Seminararbeit — was ist das und wie schreibt man es?
Die Seminararbeit ist eine Art der jährlich durchgeführten Forschungsarbeit eines Studenten mit dem Ziel, ihn als junger Spezialist zu werden und die wesentlichen Ergebnisse seiner Forschungstätigkeit widerzuspiegeln. Seminararbeiten werden in der Regel im Rahmen des Themas eines bestimmten Seminars verfasst und zielen darauf ab, das erworbene Wissen zu festigen und Ihren persönlichen Beitrag zu diesem Thema zu leisten.
1. Warum eine Seminararbeit schreiben?
Die Bedeutung der Seminararbeit liegt darin, dass der Studierende beim Abfassen nicht nur die theoretischen Kenntnisse festigt, sondern auch durch die Auswahl und Analyse zusätzlicher Informationsquellen vertieft. Darüber hinaus trägt die Seminararbeit zur Motivation der Initiativarbeit der Studierenden bei, der Bildung von Kompetenzen für eigenständige, kreative Forschungstätigkeiten.

Die Bearbeitung der Seminararbeit geht dem Abschluss der abschließenden Qualifizierungsarbeit voraus.
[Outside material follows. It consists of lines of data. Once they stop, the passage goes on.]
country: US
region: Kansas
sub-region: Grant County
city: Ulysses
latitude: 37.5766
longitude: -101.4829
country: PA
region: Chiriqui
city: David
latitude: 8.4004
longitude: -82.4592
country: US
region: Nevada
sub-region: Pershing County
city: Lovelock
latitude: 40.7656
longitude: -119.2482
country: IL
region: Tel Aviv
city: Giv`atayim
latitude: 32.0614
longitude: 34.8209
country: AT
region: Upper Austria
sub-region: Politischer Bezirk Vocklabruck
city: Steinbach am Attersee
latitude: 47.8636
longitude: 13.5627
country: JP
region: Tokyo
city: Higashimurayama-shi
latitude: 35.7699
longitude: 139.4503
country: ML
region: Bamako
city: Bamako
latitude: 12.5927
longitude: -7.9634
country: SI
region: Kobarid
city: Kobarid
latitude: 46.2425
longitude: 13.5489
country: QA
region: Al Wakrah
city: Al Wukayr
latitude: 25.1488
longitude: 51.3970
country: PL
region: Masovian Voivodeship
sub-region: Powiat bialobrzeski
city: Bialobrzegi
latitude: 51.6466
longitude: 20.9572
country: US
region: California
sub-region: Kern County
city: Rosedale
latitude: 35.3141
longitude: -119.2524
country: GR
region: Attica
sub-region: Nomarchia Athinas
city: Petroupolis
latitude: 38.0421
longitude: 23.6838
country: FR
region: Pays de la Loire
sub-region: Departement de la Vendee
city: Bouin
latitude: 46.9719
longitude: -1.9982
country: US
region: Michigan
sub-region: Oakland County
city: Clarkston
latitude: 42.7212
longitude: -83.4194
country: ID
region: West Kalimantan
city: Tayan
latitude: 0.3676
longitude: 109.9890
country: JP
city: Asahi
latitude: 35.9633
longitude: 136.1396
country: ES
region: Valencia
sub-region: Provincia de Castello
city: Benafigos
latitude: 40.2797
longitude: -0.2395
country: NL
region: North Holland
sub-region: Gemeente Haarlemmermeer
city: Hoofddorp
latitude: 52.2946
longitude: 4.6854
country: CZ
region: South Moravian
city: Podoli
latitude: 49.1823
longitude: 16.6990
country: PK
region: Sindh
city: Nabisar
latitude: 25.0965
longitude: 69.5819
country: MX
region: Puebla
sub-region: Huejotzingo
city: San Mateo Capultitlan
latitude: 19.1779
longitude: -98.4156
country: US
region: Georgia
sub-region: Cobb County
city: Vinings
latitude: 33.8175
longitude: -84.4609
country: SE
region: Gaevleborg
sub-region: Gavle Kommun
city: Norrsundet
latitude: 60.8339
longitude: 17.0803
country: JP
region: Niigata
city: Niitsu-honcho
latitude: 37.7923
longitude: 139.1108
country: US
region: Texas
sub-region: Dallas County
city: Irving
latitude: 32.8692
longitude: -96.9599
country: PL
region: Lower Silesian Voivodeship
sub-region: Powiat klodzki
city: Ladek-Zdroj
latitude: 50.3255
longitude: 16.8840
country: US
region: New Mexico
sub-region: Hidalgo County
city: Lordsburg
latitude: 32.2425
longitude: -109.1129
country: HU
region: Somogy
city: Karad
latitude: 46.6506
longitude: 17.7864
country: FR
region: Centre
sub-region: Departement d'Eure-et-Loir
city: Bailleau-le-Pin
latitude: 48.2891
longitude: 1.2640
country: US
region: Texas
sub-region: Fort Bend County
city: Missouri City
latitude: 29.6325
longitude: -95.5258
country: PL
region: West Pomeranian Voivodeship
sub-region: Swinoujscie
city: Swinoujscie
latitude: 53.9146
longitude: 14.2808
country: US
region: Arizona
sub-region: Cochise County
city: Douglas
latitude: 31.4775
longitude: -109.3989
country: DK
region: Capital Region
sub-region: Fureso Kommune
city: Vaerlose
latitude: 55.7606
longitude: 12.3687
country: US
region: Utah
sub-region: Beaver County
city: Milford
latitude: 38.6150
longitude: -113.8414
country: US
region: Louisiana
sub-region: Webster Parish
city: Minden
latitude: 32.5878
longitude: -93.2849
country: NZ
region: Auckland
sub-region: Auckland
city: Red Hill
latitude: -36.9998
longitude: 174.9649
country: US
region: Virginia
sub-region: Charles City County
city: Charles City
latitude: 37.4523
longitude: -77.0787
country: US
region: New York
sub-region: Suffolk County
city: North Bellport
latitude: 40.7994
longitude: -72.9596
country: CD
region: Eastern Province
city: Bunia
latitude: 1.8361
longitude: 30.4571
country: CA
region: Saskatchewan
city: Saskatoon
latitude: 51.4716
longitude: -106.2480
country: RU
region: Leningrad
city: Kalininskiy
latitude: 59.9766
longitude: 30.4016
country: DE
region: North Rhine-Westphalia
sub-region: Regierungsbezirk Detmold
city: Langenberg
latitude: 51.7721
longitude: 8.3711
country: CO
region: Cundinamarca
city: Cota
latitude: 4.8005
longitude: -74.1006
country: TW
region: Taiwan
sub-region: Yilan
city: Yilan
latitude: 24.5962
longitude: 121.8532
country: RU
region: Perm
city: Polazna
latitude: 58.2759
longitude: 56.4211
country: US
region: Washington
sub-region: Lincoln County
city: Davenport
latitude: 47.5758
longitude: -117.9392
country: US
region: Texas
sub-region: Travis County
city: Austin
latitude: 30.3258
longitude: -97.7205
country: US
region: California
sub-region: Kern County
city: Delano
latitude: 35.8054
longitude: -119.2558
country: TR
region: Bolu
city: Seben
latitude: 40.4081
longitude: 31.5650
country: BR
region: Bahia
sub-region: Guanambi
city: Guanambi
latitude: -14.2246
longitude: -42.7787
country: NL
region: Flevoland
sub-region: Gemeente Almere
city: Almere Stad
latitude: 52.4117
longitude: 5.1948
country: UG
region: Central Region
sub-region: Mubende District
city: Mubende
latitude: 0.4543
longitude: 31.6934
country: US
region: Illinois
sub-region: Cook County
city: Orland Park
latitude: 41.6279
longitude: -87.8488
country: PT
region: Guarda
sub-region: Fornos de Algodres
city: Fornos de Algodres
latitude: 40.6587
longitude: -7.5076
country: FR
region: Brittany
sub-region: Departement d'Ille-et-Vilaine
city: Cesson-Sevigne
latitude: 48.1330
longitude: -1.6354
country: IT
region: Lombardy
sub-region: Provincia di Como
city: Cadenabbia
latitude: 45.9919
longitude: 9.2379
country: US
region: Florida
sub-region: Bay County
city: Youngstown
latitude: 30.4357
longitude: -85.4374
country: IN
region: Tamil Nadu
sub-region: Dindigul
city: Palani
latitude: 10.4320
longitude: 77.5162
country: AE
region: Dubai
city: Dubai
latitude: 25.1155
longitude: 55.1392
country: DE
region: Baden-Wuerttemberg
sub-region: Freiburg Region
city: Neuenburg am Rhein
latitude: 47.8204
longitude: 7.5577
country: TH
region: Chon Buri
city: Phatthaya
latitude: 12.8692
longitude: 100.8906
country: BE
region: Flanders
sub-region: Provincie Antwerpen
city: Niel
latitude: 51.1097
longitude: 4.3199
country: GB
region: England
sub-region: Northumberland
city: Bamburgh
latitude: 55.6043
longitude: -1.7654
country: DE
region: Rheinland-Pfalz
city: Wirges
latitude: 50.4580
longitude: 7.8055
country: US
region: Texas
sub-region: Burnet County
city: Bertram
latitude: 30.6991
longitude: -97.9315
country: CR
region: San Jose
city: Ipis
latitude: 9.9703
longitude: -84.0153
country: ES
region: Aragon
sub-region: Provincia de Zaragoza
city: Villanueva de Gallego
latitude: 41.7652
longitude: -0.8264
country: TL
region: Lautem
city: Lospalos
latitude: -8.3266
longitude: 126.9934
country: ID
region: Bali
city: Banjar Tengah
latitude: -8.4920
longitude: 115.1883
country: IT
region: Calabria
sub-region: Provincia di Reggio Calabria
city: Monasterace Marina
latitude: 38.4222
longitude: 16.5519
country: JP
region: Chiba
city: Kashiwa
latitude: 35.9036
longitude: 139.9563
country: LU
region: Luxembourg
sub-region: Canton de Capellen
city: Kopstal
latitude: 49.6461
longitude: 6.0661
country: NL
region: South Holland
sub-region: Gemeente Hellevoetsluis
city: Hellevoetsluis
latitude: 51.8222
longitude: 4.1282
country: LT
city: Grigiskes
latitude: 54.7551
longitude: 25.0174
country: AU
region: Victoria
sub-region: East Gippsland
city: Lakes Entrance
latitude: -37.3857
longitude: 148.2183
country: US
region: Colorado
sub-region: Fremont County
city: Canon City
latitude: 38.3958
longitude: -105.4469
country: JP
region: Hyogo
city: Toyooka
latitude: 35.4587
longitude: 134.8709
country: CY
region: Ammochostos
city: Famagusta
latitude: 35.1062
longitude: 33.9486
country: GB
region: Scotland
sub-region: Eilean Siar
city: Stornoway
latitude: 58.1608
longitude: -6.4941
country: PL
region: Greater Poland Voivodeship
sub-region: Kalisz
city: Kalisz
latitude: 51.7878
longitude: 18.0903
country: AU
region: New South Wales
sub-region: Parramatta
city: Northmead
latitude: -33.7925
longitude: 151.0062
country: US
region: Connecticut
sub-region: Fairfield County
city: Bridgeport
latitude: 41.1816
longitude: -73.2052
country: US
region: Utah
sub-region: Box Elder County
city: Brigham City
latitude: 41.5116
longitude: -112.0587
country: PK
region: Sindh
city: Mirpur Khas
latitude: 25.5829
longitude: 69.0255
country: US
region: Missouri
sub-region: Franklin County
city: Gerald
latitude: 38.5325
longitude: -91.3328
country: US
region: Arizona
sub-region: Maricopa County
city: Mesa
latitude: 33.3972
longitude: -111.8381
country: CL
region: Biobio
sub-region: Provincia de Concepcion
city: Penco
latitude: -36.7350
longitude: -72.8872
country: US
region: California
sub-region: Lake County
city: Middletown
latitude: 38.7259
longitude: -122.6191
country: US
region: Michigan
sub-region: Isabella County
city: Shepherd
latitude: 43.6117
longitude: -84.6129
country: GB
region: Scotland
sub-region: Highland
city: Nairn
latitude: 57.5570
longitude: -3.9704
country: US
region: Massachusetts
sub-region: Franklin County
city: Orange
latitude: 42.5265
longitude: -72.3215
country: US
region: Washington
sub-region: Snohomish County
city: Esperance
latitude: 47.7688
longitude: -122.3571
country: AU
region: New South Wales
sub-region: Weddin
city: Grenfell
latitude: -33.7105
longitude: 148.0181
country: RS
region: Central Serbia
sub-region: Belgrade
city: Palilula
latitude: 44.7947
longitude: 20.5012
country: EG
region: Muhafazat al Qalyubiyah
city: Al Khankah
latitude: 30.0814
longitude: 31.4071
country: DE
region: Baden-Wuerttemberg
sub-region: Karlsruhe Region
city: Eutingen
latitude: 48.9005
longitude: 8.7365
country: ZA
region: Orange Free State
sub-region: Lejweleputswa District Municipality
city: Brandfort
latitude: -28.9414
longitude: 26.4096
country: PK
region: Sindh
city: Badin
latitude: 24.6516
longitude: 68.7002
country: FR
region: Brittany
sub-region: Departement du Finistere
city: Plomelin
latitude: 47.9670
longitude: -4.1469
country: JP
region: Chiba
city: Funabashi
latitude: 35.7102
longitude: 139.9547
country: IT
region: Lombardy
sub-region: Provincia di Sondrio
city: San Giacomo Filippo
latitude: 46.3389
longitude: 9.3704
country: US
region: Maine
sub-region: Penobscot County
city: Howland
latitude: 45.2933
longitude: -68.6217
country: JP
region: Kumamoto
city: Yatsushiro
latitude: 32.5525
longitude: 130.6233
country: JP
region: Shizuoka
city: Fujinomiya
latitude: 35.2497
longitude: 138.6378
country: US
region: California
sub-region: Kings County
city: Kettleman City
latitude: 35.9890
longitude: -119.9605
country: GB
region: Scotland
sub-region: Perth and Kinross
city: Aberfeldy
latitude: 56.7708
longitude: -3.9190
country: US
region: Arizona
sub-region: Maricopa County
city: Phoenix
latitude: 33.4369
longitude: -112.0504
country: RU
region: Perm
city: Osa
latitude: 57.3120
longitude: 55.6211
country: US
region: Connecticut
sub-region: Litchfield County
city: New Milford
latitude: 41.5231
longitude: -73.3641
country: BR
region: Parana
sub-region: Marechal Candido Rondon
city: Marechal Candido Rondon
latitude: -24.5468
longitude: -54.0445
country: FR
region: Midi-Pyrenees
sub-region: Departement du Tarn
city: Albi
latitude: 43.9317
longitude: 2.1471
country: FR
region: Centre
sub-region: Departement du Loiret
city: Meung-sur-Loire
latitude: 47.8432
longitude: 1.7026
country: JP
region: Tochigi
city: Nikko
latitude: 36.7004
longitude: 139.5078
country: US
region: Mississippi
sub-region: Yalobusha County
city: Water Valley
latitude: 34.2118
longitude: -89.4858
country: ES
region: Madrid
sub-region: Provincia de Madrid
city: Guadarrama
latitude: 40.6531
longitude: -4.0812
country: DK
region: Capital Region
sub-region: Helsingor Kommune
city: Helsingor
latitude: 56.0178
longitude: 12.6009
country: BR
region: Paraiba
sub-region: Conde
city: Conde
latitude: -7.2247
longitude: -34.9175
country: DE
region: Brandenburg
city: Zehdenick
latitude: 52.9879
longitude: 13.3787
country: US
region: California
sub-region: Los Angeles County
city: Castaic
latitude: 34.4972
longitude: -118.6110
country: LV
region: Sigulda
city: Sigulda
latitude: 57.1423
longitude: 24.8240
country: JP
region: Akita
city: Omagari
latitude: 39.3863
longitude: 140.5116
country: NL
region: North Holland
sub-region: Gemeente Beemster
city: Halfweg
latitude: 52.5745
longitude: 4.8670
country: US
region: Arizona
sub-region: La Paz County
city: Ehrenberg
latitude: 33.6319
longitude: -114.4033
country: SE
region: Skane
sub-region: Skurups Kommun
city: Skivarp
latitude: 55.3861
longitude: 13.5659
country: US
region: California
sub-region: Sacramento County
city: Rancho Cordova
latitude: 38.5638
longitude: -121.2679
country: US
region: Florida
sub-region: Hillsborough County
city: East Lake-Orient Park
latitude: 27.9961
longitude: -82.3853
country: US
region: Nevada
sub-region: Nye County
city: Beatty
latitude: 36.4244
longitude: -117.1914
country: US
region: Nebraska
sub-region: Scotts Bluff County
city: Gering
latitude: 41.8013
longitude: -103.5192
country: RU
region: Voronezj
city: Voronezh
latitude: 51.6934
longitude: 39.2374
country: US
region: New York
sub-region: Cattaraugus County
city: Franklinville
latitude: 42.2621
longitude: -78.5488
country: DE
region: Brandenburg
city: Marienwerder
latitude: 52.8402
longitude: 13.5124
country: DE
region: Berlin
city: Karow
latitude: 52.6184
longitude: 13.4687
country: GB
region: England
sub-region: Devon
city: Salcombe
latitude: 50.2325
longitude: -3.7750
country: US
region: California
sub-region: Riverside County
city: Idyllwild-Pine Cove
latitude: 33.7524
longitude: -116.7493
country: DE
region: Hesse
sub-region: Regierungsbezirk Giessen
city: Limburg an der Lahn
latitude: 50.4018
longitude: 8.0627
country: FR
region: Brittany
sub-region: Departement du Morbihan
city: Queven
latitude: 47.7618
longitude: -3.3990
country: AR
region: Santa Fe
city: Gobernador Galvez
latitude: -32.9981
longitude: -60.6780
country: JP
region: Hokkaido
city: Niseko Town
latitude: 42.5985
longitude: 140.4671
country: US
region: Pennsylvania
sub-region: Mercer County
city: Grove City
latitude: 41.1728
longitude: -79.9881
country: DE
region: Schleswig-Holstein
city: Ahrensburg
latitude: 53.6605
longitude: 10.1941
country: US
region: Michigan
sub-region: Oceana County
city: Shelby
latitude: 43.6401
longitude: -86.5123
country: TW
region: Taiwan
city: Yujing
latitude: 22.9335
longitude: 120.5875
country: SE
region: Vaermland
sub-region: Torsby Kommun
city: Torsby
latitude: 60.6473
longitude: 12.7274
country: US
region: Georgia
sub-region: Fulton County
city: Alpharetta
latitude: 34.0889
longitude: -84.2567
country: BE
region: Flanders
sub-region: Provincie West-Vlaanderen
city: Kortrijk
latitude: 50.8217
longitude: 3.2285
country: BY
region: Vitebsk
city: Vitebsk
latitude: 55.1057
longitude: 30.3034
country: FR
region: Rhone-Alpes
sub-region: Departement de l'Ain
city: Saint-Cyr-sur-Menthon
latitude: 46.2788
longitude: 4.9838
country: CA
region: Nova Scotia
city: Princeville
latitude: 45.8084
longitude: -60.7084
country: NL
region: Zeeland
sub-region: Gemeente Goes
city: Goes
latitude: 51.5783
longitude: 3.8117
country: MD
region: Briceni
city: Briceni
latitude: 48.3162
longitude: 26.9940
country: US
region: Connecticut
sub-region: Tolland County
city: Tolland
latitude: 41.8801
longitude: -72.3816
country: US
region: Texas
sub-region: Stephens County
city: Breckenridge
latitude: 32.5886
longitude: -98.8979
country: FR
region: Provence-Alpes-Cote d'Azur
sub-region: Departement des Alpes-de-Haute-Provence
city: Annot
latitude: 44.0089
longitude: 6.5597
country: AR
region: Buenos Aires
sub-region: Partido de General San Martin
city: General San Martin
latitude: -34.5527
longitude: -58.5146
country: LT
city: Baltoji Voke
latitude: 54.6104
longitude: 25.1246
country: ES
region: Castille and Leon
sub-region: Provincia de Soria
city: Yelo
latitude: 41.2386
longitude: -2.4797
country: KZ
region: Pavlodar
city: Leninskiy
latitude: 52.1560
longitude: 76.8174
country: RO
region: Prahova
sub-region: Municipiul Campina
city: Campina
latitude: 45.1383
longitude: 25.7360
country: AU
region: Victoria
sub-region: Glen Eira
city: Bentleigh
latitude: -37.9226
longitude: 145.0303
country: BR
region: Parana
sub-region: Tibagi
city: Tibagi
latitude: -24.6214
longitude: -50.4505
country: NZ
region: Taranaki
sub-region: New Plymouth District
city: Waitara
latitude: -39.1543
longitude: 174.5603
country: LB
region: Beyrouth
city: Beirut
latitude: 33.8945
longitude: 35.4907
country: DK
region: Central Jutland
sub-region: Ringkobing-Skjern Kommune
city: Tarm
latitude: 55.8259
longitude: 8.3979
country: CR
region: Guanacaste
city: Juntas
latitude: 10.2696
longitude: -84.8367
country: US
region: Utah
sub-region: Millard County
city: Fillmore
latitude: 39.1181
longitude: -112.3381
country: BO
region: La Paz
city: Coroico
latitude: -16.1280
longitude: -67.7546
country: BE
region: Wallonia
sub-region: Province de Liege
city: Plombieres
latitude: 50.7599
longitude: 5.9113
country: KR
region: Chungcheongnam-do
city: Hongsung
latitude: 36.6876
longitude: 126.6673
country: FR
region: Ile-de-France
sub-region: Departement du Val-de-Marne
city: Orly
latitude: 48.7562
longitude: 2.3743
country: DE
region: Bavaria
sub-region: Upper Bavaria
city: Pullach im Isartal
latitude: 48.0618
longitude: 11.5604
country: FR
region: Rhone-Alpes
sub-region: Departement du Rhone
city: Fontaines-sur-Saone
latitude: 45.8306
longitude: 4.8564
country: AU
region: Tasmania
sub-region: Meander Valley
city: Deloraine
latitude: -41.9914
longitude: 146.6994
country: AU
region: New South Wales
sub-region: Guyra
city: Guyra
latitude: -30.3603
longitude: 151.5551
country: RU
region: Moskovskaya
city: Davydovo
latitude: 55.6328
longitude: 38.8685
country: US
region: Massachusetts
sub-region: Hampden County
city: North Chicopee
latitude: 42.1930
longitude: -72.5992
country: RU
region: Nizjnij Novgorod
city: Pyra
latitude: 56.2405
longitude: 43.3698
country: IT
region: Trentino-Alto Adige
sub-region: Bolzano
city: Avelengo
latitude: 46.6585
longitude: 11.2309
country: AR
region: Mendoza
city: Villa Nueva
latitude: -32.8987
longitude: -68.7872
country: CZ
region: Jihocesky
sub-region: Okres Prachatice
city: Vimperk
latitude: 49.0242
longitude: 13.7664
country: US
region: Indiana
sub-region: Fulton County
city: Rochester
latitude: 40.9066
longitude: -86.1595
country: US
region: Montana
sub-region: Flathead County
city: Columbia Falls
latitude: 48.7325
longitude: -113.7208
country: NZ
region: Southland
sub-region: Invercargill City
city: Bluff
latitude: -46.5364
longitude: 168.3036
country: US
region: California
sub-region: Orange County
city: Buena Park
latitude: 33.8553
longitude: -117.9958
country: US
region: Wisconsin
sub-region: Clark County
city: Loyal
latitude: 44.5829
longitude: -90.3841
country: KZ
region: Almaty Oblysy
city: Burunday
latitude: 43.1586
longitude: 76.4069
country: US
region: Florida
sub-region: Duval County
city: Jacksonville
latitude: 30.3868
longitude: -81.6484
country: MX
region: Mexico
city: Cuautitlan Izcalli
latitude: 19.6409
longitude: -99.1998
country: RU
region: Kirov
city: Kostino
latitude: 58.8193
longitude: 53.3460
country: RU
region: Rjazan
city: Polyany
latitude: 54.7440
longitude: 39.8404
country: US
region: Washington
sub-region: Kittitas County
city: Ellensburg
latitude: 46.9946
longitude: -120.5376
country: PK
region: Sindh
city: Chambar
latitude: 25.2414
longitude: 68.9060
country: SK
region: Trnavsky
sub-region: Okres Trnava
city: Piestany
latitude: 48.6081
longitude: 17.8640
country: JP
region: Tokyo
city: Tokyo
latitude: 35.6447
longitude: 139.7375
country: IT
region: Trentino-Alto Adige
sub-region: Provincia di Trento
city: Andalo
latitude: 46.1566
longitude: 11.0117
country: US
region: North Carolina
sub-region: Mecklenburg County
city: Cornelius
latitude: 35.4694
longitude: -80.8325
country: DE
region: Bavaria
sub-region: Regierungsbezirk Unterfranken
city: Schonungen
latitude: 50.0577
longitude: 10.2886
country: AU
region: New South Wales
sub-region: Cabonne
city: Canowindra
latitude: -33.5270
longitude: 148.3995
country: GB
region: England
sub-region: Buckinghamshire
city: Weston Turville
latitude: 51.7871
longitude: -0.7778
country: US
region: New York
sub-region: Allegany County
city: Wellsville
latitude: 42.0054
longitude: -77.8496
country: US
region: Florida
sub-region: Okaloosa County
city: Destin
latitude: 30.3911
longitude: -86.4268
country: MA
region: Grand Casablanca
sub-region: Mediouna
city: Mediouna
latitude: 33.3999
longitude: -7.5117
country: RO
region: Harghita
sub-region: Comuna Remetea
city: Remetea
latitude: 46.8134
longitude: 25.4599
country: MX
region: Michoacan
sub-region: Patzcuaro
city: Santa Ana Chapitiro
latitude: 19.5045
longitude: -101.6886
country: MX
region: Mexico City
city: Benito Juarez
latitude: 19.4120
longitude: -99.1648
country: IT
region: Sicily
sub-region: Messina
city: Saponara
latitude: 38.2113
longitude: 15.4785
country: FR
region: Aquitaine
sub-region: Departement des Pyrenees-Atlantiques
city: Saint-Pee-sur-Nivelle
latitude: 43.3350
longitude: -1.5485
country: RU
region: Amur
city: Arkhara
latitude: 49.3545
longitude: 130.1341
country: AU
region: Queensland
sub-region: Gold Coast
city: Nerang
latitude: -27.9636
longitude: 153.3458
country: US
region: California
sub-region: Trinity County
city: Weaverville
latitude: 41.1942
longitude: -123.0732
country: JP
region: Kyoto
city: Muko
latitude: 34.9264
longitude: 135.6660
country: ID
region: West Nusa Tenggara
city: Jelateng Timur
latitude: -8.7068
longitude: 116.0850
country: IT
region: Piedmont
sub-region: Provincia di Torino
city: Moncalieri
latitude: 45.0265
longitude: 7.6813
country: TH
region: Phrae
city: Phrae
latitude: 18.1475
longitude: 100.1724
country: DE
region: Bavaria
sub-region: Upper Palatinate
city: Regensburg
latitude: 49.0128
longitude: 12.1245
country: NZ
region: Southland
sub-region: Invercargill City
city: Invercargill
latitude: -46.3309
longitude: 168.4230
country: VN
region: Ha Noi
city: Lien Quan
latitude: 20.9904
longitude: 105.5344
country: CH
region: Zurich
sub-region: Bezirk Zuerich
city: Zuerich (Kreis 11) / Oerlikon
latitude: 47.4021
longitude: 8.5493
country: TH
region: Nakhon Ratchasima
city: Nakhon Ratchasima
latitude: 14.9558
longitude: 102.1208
Insofern ist jede Seminararbeit ein eigenständiges Studium, kann aber auch integraler Bestandteil zukünftiger Qualifizierungsarbeiten sein.
2. Allgemeine Anforderungen
An die Seminararbeit als erste eigenständige Recherche werden folgende Anforderungen gestellt:

  • die Arbeit soll im Kern ein aktuelles Problem haben, das mit Hilfe eines theoretischen und methodischen Arsenals gelöst wird und dem allgemeinen Thema des Seminars entspricht;

  • die Arbeit muss auf einem ausreichend hohen theoretischen Niveau unter Einbeziehung einer breiten Palette von literarischen, statistischen und anderen Materialien durchgeführt werden;

  • die Arbeit muss kompetent, in einer wissenschaftlichen Sprache verfasst, logisch aufgebaut und richtig gerahmt sein;

  • die Arbeit soll vom Studenten selbst unter Anleitung seines Betreuers erstellt werden;

  • die Arbeit sollte keine Nacherzählung von zuvor studiertem Material oder eine einfache Zusammenstellung sein;

  • die Arbeit soll Elemente einer kreativen Herangehensweise an die Lösung eines wissenschaftlichen Problems enthalten.
3. Besonderheit des Schreibens
Die Seminararbeit beginnt mit der Themenwahl, Begründung der Relevanz, Auswahl literarischer Quellen, Erstellung von Literaturverzeichnissen. Eine wichtige Informationsquelle für das Verfassen einer Seminararbeit können Materialien sein, die im theoretischen und praktischen Unterricht an der Universität recherchiert und studiert werden. Mit der Vertiefung der Arbeit an der Seminararbeit, der Manifestation dieser wissenschaftlichen Suche, versuchen die Studierenden, das Hauptproblem ihrer Forschung zu formulieren. Dies ist ein sehr wichtiger Schritt zur endgültigen Genehmigung des Themas. Die richtige Formulierung des Forschungsziels, die Bestimmung des zu lösenden Aufgabenkomplexes sowie des Gegenstandswesens der Arbeit, die Wahl der Forschungsmethoden und -ansätze, die strukturelle Struktur und Logik der Arbeit, die Menge der verwendeten Informationen und letztlich das Ergebnis der Recherche hängen maßgeblich von der klaren Formulierung des Problems ab.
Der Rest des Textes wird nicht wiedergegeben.